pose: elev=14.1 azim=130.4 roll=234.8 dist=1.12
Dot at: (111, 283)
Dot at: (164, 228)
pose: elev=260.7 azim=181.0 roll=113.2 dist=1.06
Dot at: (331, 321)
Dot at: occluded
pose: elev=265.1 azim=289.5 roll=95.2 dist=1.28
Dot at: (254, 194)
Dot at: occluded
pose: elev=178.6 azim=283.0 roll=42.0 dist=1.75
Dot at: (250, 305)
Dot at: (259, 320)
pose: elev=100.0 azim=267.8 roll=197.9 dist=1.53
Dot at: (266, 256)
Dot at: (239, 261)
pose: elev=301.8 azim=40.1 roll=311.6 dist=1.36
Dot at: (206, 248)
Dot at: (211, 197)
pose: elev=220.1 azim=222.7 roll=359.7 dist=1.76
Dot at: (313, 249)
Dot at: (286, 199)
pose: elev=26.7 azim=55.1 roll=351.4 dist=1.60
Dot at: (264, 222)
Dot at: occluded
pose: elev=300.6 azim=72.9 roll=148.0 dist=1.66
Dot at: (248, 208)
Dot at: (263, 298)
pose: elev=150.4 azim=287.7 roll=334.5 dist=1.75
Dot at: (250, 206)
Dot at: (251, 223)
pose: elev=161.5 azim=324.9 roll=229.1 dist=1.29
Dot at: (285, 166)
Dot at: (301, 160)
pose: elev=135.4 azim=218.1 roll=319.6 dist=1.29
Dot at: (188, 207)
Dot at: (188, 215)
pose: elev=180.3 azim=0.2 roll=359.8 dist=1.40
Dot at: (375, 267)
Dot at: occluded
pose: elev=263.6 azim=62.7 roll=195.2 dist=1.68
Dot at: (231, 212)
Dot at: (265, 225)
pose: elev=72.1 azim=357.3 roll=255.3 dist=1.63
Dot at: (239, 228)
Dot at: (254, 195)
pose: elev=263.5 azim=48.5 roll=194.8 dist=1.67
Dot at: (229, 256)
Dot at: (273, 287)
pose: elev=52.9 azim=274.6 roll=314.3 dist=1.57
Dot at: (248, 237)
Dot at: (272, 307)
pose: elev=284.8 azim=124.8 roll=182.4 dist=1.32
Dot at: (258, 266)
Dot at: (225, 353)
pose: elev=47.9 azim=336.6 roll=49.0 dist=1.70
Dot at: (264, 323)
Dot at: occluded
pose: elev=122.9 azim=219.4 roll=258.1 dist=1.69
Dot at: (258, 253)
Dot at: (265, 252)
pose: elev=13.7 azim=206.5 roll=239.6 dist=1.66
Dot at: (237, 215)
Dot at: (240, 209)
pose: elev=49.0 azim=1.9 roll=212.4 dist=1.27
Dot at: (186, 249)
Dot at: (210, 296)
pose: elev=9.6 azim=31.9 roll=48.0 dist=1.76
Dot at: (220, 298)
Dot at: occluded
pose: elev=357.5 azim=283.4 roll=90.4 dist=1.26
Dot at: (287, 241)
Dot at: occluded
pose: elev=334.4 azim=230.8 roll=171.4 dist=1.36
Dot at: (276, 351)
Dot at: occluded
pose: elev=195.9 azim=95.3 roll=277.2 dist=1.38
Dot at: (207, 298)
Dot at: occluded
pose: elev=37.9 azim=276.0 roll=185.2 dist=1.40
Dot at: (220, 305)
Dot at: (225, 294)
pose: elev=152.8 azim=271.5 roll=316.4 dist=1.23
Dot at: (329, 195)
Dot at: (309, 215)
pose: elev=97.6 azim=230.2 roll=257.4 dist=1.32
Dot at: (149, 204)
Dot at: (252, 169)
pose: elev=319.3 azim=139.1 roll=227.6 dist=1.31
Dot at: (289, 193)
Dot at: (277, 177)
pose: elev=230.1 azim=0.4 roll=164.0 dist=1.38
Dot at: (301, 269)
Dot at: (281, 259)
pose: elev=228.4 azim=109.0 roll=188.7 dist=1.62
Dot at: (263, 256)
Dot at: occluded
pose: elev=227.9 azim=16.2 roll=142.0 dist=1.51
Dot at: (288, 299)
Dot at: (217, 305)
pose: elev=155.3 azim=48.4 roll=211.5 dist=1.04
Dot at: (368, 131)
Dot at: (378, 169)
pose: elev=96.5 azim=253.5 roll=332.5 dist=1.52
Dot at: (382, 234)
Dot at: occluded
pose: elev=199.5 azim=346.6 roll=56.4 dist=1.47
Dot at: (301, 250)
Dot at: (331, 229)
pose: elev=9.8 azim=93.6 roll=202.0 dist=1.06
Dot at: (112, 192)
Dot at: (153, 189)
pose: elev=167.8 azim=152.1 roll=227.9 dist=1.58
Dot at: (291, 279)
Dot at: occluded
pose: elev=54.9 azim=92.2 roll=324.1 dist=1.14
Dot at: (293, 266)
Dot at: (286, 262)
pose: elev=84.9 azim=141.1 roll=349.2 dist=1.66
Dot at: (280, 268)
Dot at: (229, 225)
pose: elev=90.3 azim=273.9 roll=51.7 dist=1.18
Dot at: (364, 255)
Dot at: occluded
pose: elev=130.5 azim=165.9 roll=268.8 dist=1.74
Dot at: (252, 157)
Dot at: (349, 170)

- _Qué se pide_:
Expresa en forma de lista numerada todas las líneas de los registros de arriba, sin incluir las líneas en blanco.

- _Resultado_:
1. pose: elev=14.1 azim=130.4 roll=234.8 dist=1.12
2. Dot at: (111, 283)
3. Dot at: (164, 228)
4. pose: elev=260.7 azim=181.0 roll=113.2 dist=1.06
5. Dot at: (331, 321)
6. Dot at: occluded
7. pose: elev=265.1 azim=289.5 roll=95.2 dist=1.28
8. Dot at: (254, 194)
9. Dot at: occluded
10. pose: elev=178.6 azim=283.0 roll=42.0 dist=1.75
11. Dot at: (250, 305)
12. Dot at: (259, 320)
13. pose: elev=100.0 azim=267.8 roll=197.9 dist=1.53
14. Dot at: (266, 256)
15. Dot at: (239, 261)
16. pose: elev=301.8 azim=40.1 roll=311.6 dist=1.36
17. Dot at: (206, 248)
18. Dot at: (211, 197)
19. pose: elev=220.1 azim=222.7 roll=359.7 dist=1.76
20. Dot at: (313, 249)
21. Dot at: (286, 199)
22. pose: elev=26.7 azim=55.1 roll=351.4 dist=1.60
23. Dot at: (264, 222)
24. Dot at: occluded
25. pose: elev=300.6 azim=72.9 roll=148.0 dist=1.66
26. Dot at: (248, 208)
27. Dot at: (263, 298)
28. pose: elev=150.4 azim=287.7 roll=334.5 dist=1.75
29. Dot at: (250, 206)
30. Dot at: (251, 223)
31. pose: elev=161.5 azim=324.9 roll=229.1 dist=1.29
32. Dot at: (285, 166)
33. Dot at: (301, 160)
34. pose: elev=135.4 azim=218.1 roll=319.6 dist=1.29
35. Dot at: (188, 207)
36. Dot at: (188, 215)
37. pose: elev=180.3 azim=0.2 roll=359.8 dist=1.40
38. Dot at: (375, 267)
39. Dot at: occluded
40. pose: elev=263.6 azim=62.7 roll=195.2 dist=1.68
41. Dot at: (231, 212)
42. Dot at: (265, 225)
43. pose: elev=72.1 azim=357.3 roll=255.3 dist=1.63
44. Dot at: (239, 228)
45. Dot at: (254, 195)
46. pose: elev=263.5 azim=48.5 roll=194.8 dist=1.67
47. Dot at: (229, 256)
48. Dot at: (273, 287)
49. pose: elev=52.9 azim=274.6 roll=314.3 dist=1.57
50. Dot at: (248, 237)
51. Dot at: (272, 307)
52. pose: elev=284.8 azim=124.8 roll=182.4 dist=1.32
53. Dot at: (258, 266)
54. Dot at: (225, 353)
55. pose: elev=47.9 azim=336.6 roll=49.0 dist=1.70
56. Dot at: (264, 323)
57. Dot at: occluded
58. pose: elev=122.9 azim=219.4 roll=258.1 dist=1.69
59. Dot at: (258, 253)
60. Dot at: (265, 252)
61. pose: elev=13.7 azim=206.5 roll=239.6 dist=1.66
62. Dot at: (237, 215)
63. Dot at: (240, 209)
64. pose: elev=49.0 azim=1.9 roll=212.4 dist=1.27
65. Dot at: (186, 249)
66. Dot at: (210, 296)
67. pose: elev=9.6 azim=31.9 roll=48.0 dist=1.76
68. Dot at: (220, 298)
69. Dot at: occluded
70. pose: elev=357.5 azim=283.4 roll=90.4 dist=1.26
71. Dot at: (287, 241)
72. Dot at: occluded
73. pose: elev=334.4 azim=230.8 roll=171.4 dist=1.36
74. Dot at: (276, 351)
75. Dot at: occluded
76. pose: elev=195.9 azim=95.3 roll=277.2 dist=1.38
77. Dot at: (207, 298)
78. Dot at: occluded
79. pose: elev=37.9 azim=276.0 roll=185.2 dist=1.40
80. Dot at: (220, 305)
81. Dot at: (225, 294)
82. pose: elev=152.8 azim=271.5 roll=316.4 dist=1.23
83. Dot at: (329, 195)
84. Dot at: (309, 215)
85. pose: elev=97.6 azim=230.2 roll=257.4 dist=1.32
86. Dot at: (149, 204)
87. Dot at: (252, 169)
88. pose: elev=319.3 azim=139.1 roll=227.6 dist=1.31
89. Dot at: (289, 193)
90. Dot at: (277, 177)
91. pose: elev=230.1 azim=0.4 roll=164.0 dist=1.38
92. Dot at: (301, 269)
93. Dot at: (281, 259)
94. pose: elev=228.4 azim=109.0 roll=188.7 dist=1.62
95. Dot at: (263, 256)
96. Dot at: occluded
97. pose: elev=227.9 azim=16.2 roll=142.0 dist=1.51
98. Dot at: (288, 299)
99. Dot at: (217, 305)
100. pose: elev=155.3 azim=48.4 roll=211.5 dist=1.04
101. Dot at: (368, 131)
102. Dot at: (378, 169)
103. pose: elev=96.5 azim=253.5 roll=332.5 dist=1.52
104. Dot at: (382, 234)
105. Dot at: occluded
106. pose: elev=199.5 azim=346.6 roll=56.4 dist=1.47
107. Dot at: (301, 250)
108. Dot at: (331, 229)
109. pose: elev=9.8 azim=93.6 roll=202.0 dist=1.06
110. Dot at: (112, 192)
111. Dot at: (153, 189)
112. pose: elev=167.8 azim=152.1 roll=227.9 dist=1.58
113. Dot at: (291, 279)
114. Dot at: occluded
115. pose: elev=54.9 azim=92.2 roll=324.1 dist=1.14
116. Dot at: (293, 266)
117. Dot at: (286, 262)
118. pose: elev=84.9 azim=141.1 roll=349.2 dist=1.66
119. Dot at: (280, 268)
120. Dot at: (229, 225)
121. pose: elev=90.3 azim=273.9 roll=51.7 dist=1.18
122. Dot at: (364, 255)
123. Dot at: occluded
124. pose: elev=130.5 azim=165.9 roll=268.8 dist=1.74
125. Dot at: (252, 157)
126. Dot at: (349, 170)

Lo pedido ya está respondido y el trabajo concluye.